Mataya Gayle has arrived.
The freshman from Georgia showed why coach Mike McLaughlin made her his starting point guard by running the offense and scoring 25 points in three quarters as the Penn women beat a good Siena team on the road Sunday afternoon, 85-79, in a back-and-forth game between well-matched teams.
When no one else was doing much for the Quakers, Gayle scored 20 points in the first half; for the afternoon, she hit 10 of 16 shots, including five of eight from downtown. The only thing that stopped her was foul trouble — a freshman issue on disciplined McLaughlin teams. And though she rang up three assists and four steals, she gave up seven turnovers — again, her freshman was showing.
Junior Stina Almqvist topped Gayle statistically: not just 25 points on 9-for-13 shooting, but also 10 rebounds and four assists of her own. But by now it’s no surprise to see Almqvist in a starring role; Gayle was a revelation.
For McLaughlin, a high-scoring guard himself a lifetime ago, the choice of a point guard is no small thing. His top recruit when he arrived at Penn 15 years ago wasn’t a 6-foot-4 post player or a scoring machine but 5-foot-6 Meghan McCullough, a skilled ballhandler and playmaker from the Main Line who in four years at Penn made more assists than baskets, more steals than three-pointers, and helped bring the team the Ivy crown. If McLaughlin were starting a team from scratch and had five dynamic, hard-working athletes, all 6-foot-3 and up, he’d still worry about recruiting a point guard.

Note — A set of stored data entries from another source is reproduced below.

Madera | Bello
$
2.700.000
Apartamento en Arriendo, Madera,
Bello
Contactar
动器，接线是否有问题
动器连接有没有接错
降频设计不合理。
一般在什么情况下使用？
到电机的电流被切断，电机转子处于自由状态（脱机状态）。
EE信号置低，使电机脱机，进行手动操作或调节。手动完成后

When Gayle wasn’t on the court, the role went to sophomore Saniah Caldwell, who also was effective. But the other guard off the bench picked up the scoring where her fellow freshman left off: Abby Sharpe hit three of three triples for 11 points in just 14 minutes of play.
Senior Jordan Obi, one of the Ivies’ best forwards, this year has yet to play to the level she reached routinely in her first two seasons. But she came closer Sunday, netting 12 points, three blocks and two steals. She hit six of 13 shots inside the arc but went 0-for-5 outside. The upside for Penn is even greater if two other key players return to form: senior forward Floor Toonders, who has been injured and has yet to suit up, and sophomore guard Simone Sawyer, who has started all three games but been ineffective on offense (1-for-18 from the field).

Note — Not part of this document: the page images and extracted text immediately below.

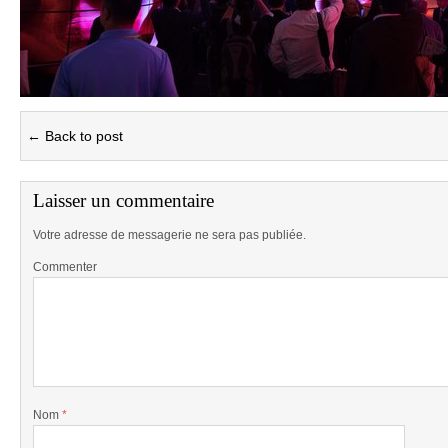
← Back to post
Laisser un commentaire
Votre adresse de messagerie ne sera pas publiée.
Commenter
Nom
*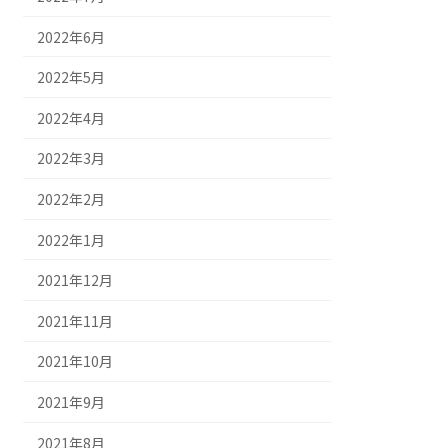
2022年6月
2022年5月
2022年4月
2022年3月
2022年2月
2022年1月
2021年12月
2021年11月
2021年10月
2021年9月
2021年8月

Siena, the preseason No. 2 pick in the MAAC, came into the game with a 2-0 record and had a good crowd for its home opener. It raced to a 7-0 lead before Penn responded with a 10-point run of its own.
The Quakers built a nine-point lead by halftime, but the Saints ran off 10 straight to start the third quarter. Both teams shot well overall, with Penn at 49% from the field (40% from three) versus Siena’s 46% (39% from three).
Leading Siena were forward Anajah Brown and guard Elisa Mevius with 18 points apiece, but all five starters hit double figures.
As they did last year and the year before, the Quakers (2-1) will spend Thanksgiving break in California, with a warmup game Wednesday afternoon at Chapman and then Saturday and Sunday afternoons at San Diego State and UC San Diego.